Short exercise »
Put the lines of all the records below into a JSON list of strings, one string per line, with blank lines dropped and the pictures left out.

Provided information »

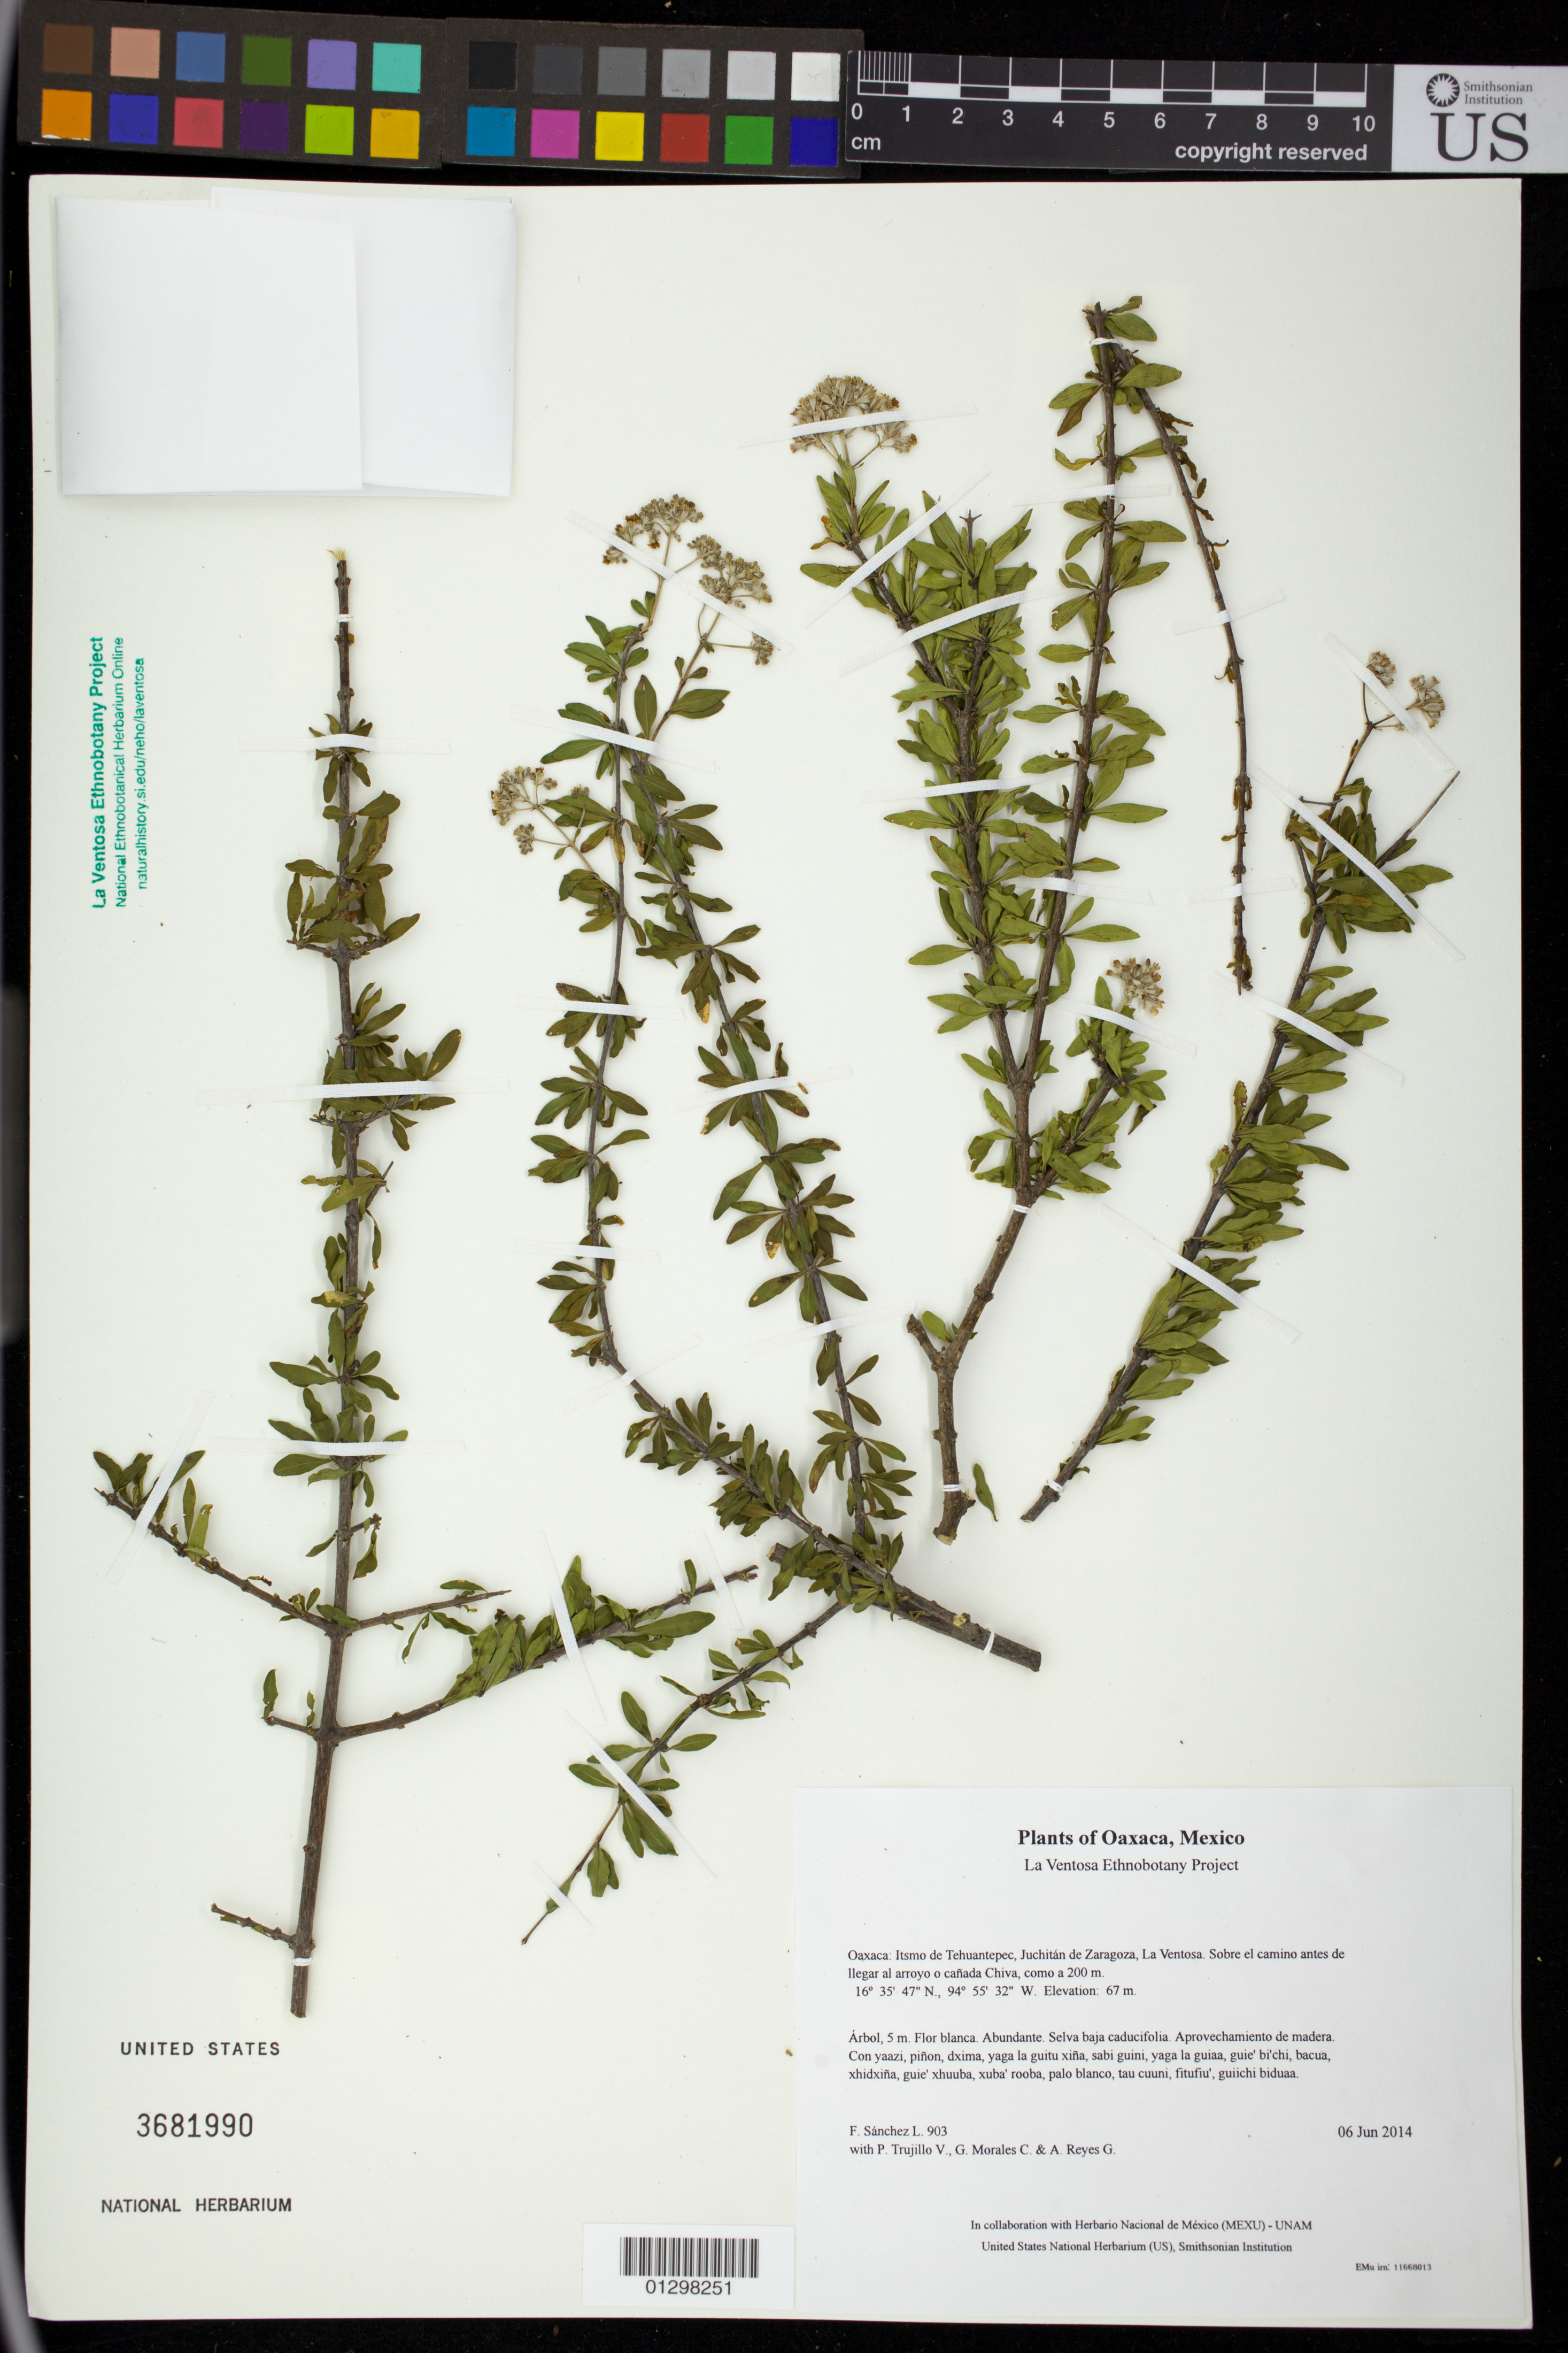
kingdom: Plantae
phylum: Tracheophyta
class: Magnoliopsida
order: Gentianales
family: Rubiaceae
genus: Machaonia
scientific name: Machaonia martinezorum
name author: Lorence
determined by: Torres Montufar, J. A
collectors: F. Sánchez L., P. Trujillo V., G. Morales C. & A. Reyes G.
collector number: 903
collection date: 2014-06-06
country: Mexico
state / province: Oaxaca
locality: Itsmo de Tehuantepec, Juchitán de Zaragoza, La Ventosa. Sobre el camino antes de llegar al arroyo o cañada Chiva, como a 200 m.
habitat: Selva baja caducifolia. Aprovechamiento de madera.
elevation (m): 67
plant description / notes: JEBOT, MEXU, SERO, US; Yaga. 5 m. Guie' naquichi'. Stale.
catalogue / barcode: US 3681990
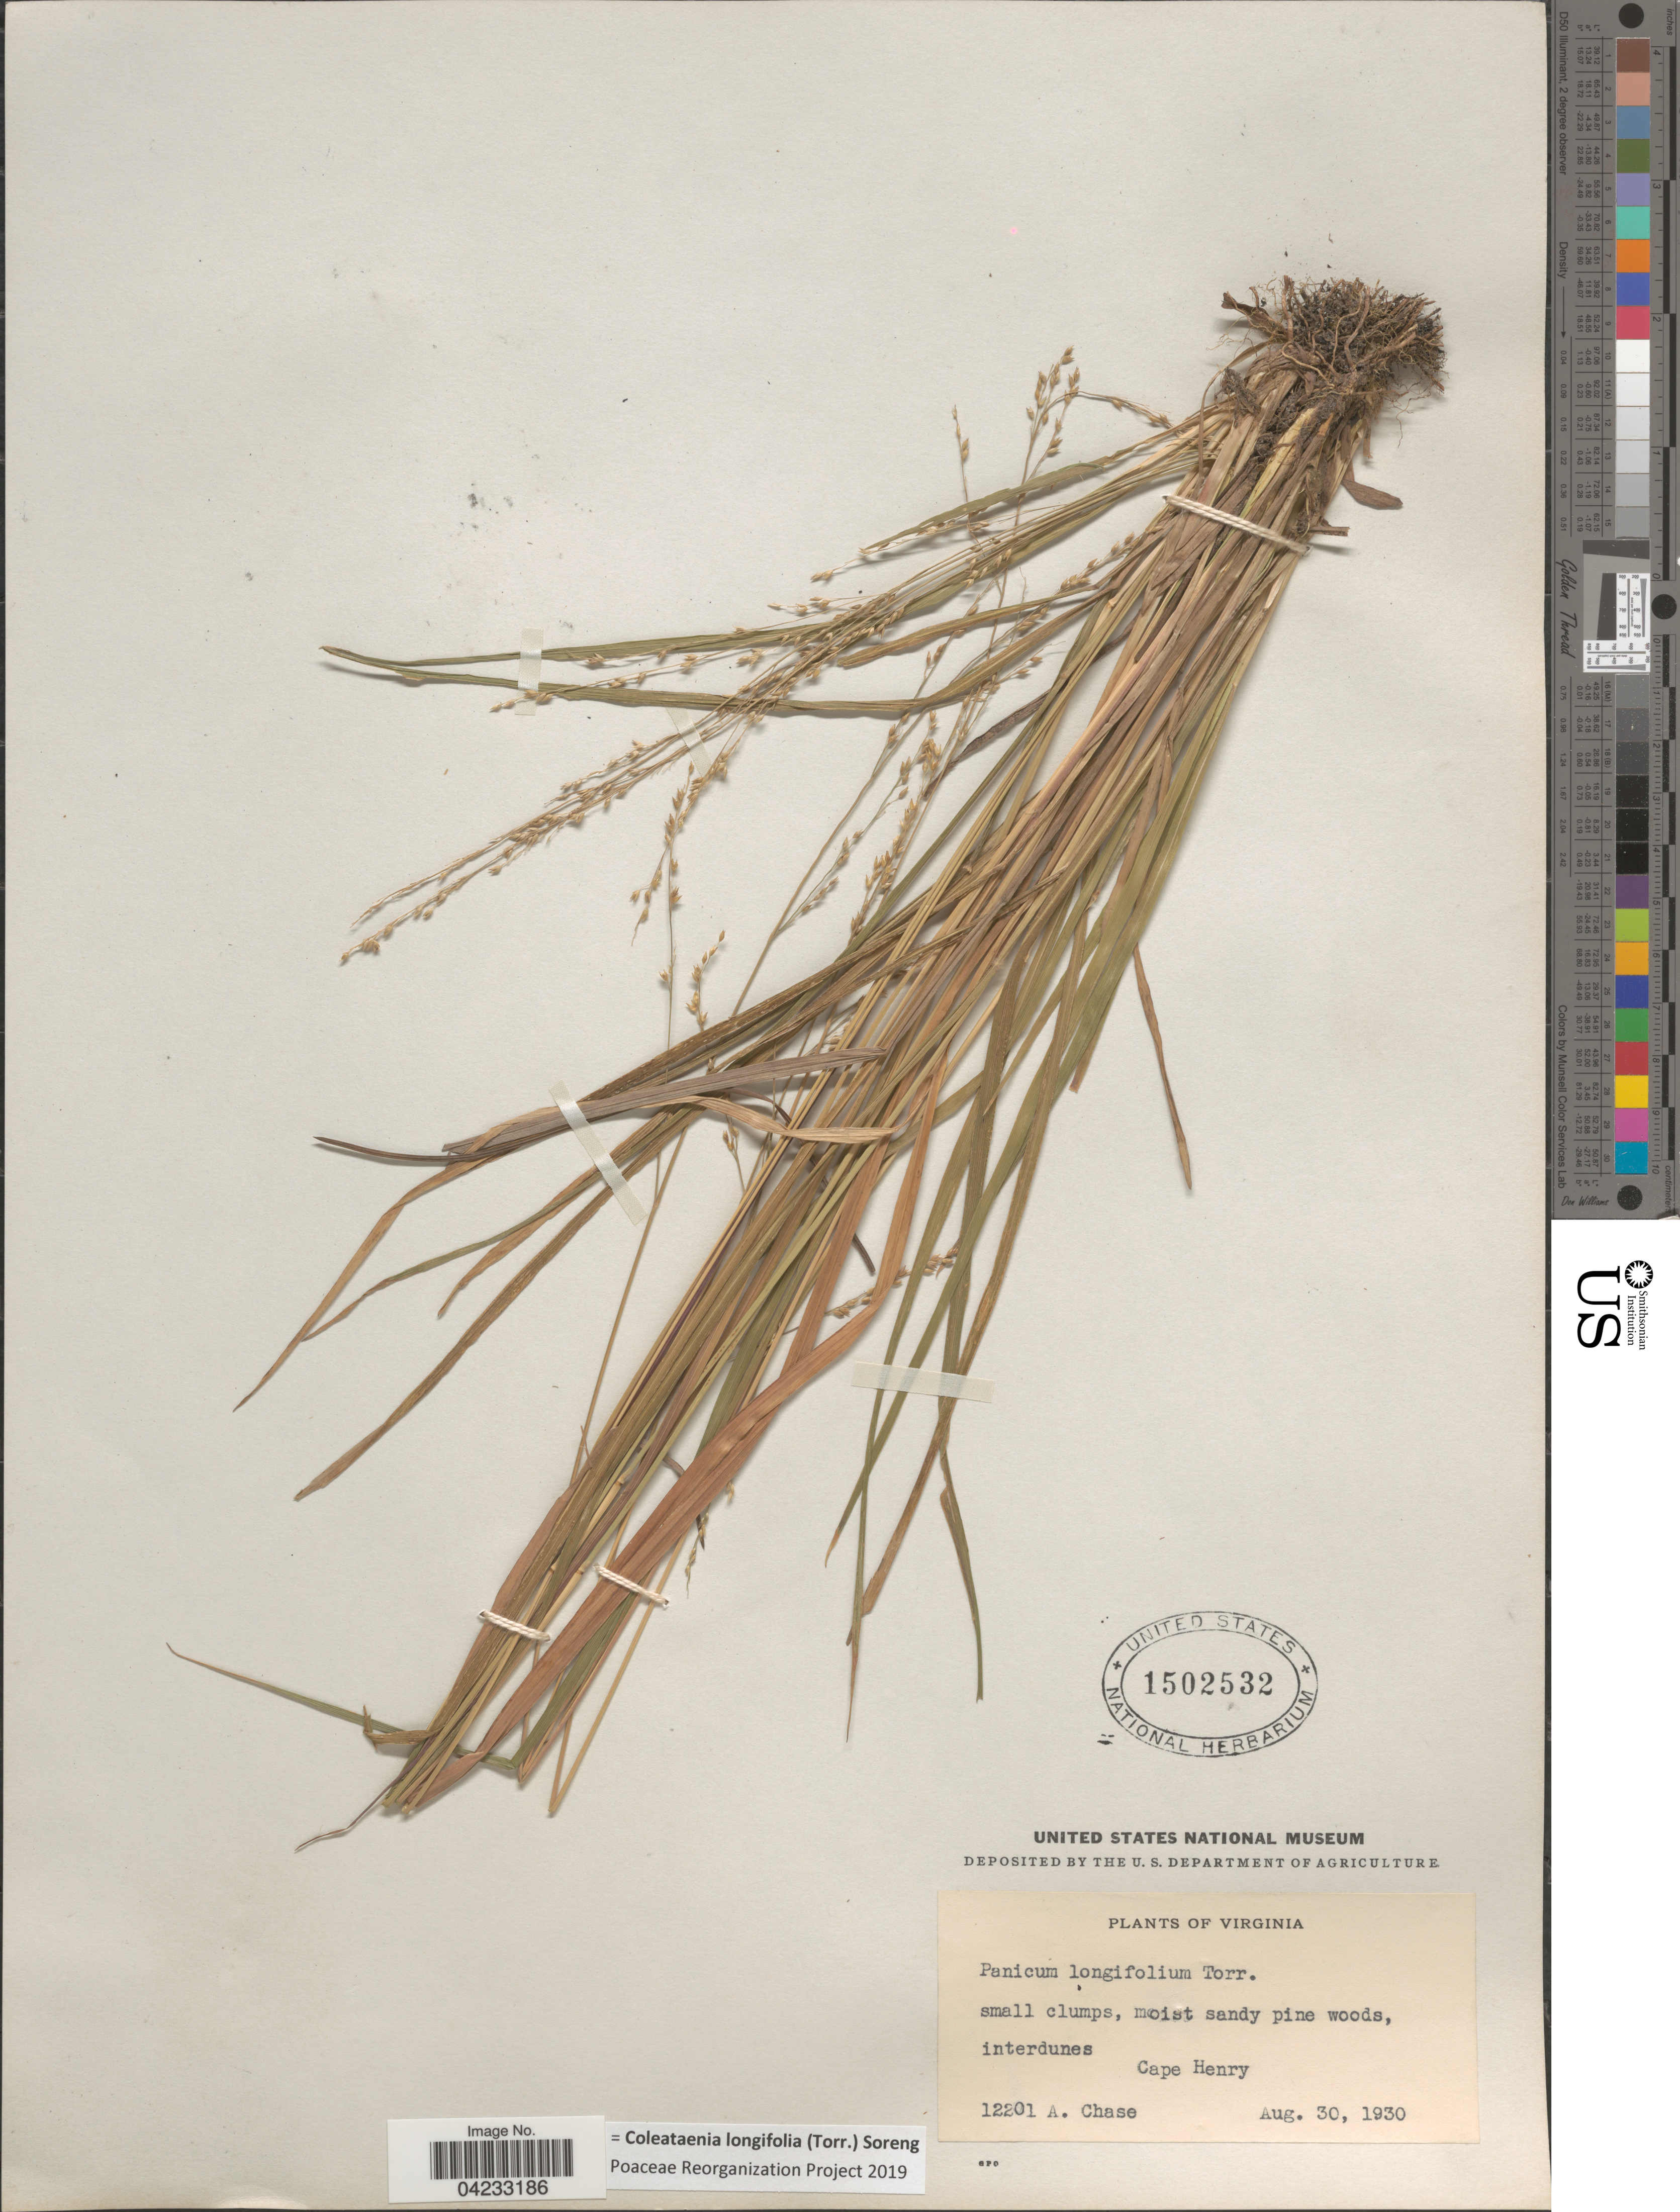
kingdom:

Full response »
[
  "kingdom: Plantae",
  "phylum: Tracheophyta",
  "class: Magnoliopsida",
  "order: Gentianales",
  "family: Rubiaceae",
  "genus: Machaonia",
  "scientific name: Machaonia martinezorum",
  "name author: Lorence",
  "determined by: Torres Montufar, J. A",
  "collectors: F. Sánchez L., P. Trujillo V., G. Morales C. & A. Reyes G.",
  "collector number: 903",
  "collection date: 2014-06-06",
  "country: Mexico",
  "state / province: Oaxaca",
  "locality: Itsmo de Tehuantepec, Juchitán de Zaragoza, La Ventosa. Sobre el camino antes de llegar al arroyo o cañada Chiva, como a 200 m.",
  "habitat: Selva baja caducifolia. Aprovechamiento de madera.",
  "elevation (m): 67",
  "plant description / notes: JEBOT, MEXU, SERO, US; Yaga. 5 m. Guie' naquichi'. Stale.",
  "catalogue / barcode: US 3681990",
  "kingdom:"
]